WORK REQUIRED:
In the material below, find each line with the word "pixels" and list it.

RECORDS PROVIDED:
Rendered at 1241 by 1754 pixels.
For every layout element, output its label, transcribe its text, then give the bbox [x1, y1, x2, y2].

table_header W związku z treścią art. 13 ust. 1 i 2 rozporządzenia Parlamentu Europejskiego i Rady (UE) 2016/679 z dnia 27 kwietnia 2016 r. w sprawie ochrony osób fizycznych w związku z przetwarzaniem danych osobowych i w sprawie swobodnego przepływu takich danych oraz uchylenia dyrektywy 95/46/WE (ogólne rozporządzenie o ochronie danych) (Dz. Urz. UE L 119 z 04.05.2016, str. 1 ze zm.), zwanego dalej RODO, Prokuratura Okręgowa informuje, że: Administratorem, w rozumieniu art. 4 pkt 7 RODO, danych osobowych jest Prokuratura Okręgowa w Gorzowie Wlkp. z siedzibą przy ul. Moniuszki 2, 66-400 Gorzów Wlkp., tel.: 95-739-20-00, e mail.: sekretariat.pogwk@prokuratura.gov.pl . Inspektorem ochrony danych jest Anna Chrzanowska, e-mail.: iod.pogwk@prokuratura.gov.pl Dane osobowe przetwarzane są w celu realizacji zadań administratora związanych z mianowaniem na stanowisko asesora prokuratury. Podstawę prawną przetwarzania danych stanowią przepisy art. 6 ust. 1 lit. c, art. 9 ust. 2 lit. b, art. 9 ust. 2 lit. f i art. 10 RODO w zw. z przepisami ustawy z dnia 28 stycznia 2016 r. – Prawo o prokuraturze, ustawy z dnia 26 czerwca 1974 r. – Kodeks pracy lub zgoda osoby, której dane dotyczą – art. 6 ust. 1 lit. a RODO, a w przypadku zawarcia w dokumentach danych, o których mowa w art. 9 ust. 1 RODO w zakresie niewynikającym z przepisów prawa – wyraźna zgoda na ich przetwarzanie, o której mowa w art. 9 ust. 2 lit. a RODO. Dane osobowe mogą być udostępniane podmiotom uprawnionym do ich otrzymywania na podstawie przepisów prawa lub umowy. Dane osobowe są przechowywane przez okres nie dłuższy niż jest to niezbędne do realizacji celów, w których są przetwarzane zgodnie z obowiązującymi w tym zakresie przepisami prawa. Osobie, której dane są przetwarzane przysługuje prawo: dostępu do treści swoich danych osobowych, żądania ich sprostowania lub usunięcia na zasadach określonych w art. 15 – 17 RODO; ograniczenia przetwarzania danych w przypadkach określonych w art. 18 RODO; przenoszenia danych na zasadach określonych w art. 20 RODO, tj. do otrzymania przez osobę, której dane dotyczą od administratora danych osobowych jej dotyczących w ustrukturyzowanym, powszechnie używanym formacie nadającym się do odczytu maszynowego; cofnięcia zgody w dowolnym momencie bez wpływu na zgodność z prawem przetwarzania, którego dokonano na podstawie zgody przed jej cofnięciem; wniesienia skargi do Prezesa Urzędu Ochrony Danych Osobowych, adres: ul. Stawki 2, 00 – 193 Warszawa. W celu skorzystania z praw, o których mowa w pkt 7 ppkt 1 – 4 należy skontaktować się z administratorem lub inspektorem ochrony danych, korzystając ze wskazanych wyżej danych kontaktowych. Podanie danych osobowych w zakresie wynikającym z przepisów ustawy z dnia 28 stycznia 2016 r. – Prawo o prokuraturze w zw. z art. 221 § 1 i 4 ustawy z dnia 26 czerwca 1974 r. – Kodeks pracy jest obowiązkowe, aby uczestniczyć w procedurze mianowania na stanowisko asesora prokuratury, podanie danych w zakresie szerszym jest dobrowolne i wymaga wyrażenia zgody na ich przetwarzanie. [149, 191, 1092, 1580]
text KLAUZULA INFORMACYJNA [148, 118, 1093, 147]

==

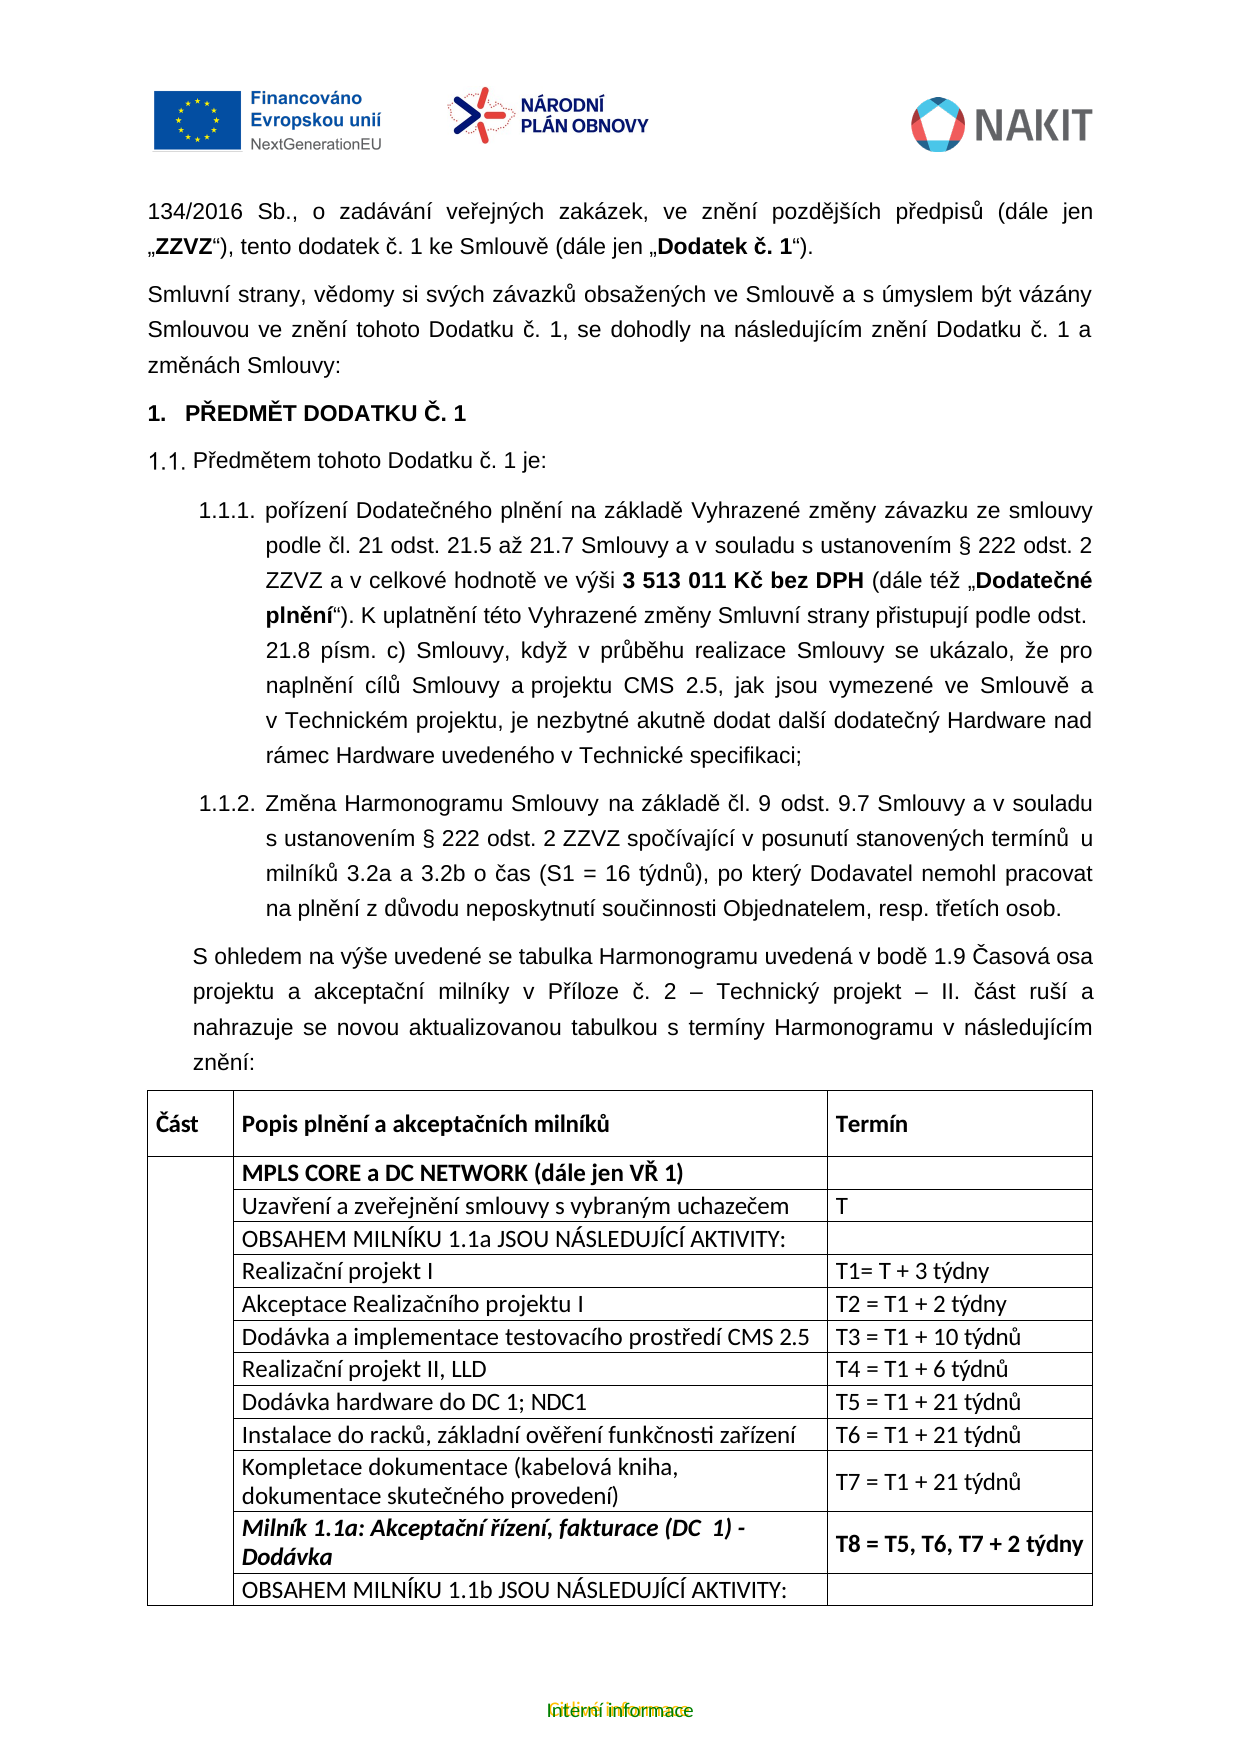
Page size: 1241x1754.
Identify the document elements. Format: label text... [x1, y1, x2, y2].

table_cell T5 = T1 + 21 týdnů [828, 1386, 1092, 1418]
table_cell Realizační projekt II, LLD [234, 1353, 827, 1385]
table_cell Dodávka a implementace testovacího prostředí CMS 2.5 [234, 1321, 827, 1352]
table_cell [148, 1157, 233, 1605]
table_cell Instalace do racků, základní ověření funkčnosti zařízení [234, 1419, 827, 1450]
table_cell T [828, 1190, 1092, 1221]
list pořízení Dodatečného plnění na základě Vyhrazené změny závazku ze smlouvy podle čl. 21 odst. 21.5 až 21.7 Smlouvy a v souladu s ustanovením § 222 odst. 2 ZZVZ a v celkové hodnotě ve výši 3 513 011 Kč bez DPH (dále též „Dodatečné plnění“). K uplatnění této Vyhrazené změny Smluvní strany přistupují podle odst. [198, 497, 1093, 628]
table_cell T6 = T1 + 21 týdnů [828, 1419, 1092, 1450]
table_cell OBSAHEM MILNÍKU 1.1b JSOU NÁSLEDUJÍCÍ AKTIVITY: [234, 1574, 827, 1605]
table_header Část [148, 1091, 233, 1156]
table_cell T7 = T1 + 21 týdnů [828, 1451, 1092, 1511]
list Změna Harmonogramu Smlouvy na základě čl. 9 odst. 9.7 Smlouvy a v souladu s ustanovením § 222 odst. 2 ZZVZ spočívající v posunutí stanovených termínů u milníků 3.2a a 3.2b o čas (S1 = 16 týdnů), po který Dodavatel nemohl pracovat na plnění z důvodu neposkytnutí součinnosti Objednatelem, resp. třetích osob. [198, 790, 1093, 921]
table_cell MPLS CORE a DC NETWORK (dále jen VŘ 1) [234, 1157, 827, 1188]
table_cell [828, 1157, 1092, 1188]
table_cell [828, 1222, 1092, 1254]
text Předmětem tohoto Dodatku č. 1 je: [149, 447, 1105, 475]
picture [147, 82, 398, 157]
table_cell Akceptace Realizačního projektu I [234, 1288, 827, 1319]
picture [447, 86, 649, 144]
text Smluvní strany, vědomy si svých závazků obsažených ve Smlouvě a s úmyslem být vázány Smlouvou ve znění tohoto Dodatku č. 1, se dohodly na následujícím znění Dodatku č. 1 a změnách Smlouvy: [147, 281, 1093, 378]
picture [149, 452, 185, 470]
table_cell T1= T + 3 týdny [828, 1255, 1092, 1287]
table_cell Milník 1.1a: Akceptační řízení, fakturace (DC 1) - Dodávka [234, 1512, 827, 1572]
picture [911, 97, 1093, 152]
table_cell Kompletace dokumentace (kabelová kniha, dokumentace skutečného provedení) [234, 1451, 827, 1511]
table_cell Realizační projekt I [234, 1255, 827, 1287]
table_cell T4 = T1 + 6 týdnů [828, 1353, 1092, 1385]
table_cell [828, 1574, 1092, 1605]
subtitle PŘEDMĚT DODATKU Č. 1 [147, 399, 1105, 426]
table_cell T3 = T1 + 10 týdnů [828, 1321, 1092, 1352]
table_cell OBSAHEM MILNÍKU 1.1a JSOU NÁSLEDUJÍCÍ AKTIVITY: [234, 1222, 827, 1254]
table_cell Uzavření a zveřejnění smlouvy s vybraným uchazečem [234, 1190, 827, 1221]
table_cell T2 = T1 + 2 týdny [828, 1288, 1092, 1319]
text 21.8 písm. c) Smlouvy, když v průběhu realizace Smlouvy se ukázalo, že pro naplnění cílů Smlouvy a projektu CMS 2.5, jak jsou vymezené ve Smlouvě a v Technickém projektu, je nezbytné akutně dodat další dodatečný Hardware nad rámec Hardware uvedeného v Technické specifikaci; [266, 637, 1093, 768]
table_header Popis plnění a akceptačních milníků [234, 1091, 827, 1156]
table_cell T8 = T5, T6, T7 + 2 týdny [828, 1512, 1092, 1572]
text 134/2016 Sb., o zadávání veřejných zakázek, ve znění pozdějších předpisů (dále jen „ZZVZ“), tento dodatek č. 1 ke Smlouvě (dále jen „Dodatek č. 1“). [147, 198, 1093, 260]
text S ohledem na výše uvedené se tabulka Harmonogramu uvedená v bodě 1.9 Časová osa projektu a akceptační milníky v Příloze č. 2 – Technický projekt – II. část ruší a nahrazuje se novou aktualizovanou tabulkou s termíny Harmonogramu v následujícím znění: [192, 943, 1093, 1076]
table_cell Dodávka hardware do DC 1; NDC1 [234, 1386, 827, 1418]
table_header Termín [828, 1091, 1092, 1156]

---

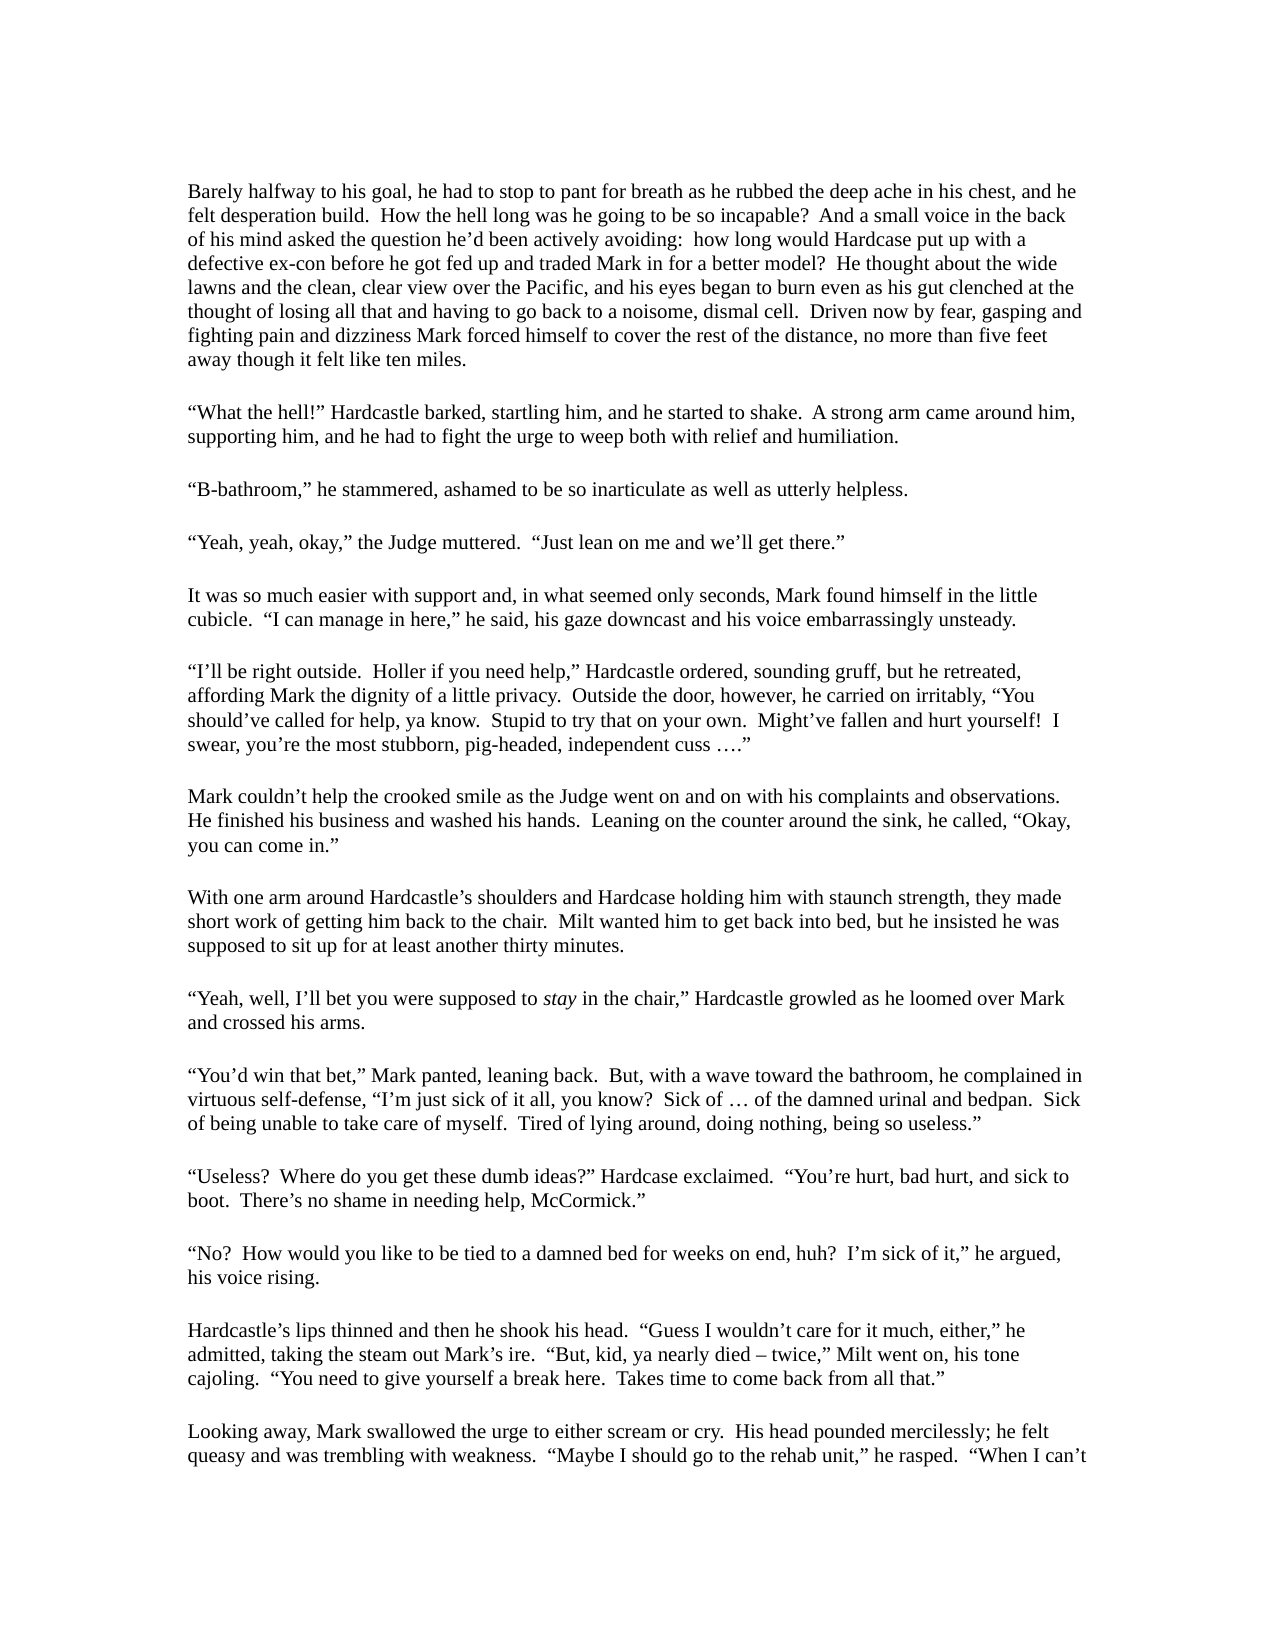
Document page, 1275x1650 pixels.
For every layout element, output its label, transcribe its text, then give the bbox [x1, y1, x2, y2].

ANSWER FOR THE TASK:
Rendered at 1241 by 1754 pixels.
Document page, 1275x1650 pixels.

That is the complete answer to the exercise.